Digital Textbooks Study Students

Student study habits and learning problems are part of the information available to educators through predictive and learning analytics.This software is now being installed in digital textbooks, giving researchers the opportunity to learn more about how students use the course material.

When CourseSmart commissioned a study of 236 students in a 2013 pilot program, it found that students read an average of 551 pages through a 16-week semester and spent, on averaged, 442 minutes reading their digital textbook. Students used their digital textbooks for 11 days over the semester and engaged in 17 reading sessions, creating an average of four highlights, 42 bookmarks, and 16 notes in the digital material.

“No matter what a student’s prior academic ability, which may not be specifically known, the course instructor can have an unobtrusive real-time method to identify students at risk of academic failure that is not tied to activity on a learning content management system,” the authors of the report wrote.

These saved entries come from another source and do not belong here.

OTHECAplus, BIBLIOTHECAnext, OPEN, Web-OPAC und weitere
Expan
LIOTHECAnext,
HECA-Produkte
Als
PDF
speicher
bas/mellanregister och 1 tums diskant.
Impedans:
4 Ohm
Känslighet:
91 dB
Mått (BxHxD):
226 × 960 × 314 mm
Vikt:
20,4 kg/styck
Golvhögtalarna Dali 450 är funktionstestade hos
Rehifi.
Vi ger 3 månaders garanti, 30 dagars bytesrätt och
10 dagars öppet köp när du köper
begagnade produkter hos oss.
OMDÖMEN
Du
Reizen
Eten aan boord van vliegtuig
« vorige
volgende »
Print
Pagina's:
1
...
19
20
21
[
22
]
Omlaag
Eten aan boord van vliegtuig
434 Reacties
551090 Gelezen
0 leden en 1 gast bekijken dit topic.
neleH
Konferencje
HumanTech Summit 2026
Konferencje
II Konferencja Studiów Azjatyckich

The report indicated that, generally, the more a student engaged with the digital textbook, the better their final grade. However, engagement didn’t always lead to better outcomes.

“What was especially interesting was that highlighting was related to student course outcomes, although not in the way that you might think,” wrote Reynol Junco, associate professor of library science at Purdue University. “Those students who were in the top 10th percentile of number of highlights had significantly lower course grades than students in the lower 90th percentile.”

Junco attributed the difference to the fact that lower-skilled readers often highlight more text than better readers.